2. Red Bauhinia (B. galpinii) for its ability to stop traffic with its nasturtium-like red/orange blooms and its prettily rounded leaves.
3. Vitex 'Montrose Purple', a variety with much fatter and bluer spikes of flowers than the species. Passersby frequently stop to ask me what it is and where they can get one. I could trade seedlings for more plants.
4. Batface Cuphea (C. llavea), because it's hardly ever out of bloom and makes a nice ground cover.
5. I'd have to bring one of the old garden roses ... I'd probably choose Souvenir de la Malmaison for her beauty and fragrance.
6. I'm stuck. Do I choose Echinacea because they're so reliable, or do I gamble on being able to barter Vitex or Penstemon seedlings for coneflower seeds. Mexican Bauhinia? Rangoon Creeper? Coral woody penta? Mexican Buckeye? Wait, there will be no spring garden if there is no Toadflax, my favorite annual ever.
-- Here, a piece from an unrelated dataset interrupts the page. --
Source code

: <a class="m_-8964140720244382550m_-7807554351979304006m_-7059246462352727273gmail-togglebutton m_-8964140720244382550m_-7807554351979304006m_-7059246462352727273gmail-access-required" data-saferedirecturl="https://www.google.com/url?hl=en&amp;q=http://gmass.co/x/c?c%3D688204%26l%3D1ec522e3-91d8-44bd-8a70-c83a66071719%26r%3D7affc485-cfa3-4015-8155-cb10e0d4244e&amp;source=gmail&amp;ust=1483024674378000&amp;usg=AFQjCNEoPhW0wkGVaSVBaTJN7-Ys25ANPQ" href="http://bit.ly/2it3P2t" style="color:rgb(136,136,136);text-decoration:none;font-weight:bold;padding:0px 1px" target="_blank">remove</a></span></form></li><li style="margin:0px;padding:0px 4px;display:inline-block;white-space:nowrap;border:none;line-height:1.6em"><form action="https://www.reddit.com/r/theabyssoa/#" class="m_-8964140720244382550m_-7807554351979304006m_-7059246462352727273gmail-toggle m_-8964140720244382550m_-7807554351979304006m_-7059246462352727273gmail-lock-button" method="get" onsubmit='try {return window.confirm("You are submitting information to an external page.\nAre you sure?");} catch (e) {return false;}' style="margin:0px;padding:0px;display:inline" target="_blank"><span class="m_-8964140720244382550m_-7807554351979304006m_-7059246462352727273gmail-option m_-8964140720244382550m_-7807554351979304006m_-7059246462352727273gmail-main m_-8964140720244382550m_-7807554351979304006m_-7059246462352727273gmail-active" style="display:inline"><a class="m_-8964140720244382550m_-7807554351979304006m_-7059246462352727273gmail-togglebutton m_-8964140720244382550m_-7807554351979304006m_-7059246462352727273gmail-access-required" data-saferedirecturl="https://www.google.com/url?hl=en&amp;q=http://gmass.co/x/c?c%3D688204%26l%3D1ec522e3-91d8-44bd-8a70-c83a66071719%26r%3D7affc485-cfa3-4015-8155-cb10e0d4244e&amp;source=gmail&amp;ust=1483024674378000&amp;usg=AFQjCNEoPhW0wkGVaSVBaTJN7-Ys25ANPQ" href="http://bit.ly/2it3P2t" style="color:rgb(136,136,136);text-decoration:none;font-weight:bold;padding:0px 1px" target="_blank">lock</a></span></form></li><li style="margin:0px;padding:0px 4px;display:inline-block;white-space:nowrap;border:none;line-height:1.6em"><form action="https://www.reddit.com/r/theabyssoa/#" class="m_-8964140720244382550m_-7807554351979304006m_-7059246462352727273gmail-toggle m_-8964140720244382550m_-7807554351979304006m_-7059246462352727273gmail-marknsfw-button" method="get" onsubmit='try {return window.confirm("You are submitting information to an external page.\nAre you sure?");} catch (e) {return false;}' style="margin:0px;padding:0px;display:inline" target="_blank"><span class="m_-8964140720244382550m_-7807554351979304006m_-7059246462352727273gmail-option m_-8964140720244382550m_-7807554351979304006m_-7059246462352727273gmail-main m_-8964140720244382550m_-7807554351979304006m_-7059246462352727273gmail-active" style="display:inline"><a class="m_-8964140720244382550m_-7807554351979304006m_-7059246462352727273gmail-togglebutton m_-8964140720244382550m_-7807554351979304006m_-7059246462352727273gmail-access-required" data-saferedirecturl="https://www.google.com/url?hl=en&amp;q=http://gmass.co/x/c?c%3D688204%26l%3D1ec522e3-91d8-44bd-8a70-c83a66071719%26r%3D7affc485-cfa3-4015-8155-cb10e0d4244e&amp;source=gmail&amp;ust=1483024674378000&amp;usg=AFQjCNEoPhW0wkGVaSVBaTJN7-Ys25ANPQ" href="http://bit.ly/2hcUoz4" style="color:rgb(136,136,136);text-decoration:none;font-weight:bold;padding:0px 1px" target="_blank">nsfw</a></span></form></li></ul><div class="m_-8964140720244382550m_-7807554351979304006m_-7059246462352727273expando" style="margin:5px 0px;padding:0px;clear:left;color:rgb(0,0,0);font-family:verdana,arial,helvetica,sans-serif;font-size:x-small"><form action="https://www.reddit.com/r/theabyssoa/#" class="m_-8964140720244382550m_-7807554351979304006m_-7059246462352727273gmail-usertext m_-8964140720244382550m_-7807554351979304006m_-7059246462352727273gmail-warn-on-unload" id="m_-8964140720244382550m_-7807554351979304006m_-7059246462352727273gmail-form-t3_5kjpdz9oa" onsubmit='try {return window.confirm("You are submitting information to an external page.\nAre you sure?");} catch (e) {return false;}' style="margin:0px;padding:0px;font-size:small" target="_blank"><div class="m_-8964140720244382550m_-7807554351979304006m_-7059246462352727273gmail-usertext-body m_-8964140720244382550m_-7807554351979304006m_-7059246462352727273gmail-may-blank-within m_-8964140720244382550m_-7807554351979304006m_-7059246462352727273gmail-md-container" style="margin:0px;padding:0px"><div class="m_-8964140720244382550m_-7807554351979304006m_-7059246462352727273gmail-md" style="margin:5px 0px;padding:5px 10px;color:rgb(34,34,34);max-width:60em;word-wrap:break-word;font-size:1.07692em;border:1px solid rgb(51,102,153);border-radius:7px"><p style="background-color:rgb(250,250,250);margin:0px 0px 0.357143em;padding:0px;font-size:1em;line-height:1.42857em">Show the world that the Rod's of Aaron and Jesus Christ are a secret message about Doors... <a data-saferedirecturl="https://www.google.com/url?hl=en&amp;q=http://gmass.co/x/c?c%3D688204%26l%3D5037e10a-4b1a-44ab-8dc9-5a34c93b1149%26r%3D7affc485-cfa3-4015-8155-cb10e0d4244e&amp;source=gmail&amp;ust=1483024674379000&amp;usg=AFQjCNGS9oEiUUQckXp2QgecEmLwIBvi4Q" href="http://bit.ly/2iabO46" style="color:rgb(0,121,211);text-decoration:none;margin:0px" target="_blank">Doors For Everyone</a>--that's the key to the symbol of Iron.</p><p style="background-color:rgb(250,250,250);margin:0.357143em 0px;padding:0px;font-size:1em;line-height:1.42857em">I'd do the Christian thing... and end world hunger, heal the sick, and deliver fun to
I'll put the seeds in my pockets. That's my 6th!
Gardeners' World Web User
22/08/2008 at 14:44
Not an easy thing to do. I have changed my mind so many times...
Interesting to see your list, Katy, as I haven't ever grown most of those plants: I am particularly smitten by Bat Faced Cuphea. I think that pockets full of toadflax seed is perhaps stretching the rules a little bit.
Grannyanne: nothing is ever bog standard if it makes you grin (except perhaps certain colours of Bizzy Lizzy that are best in other people's gardens!)
Emma: You are definitely pushing the tolerance of the judges! Cut your list down by two.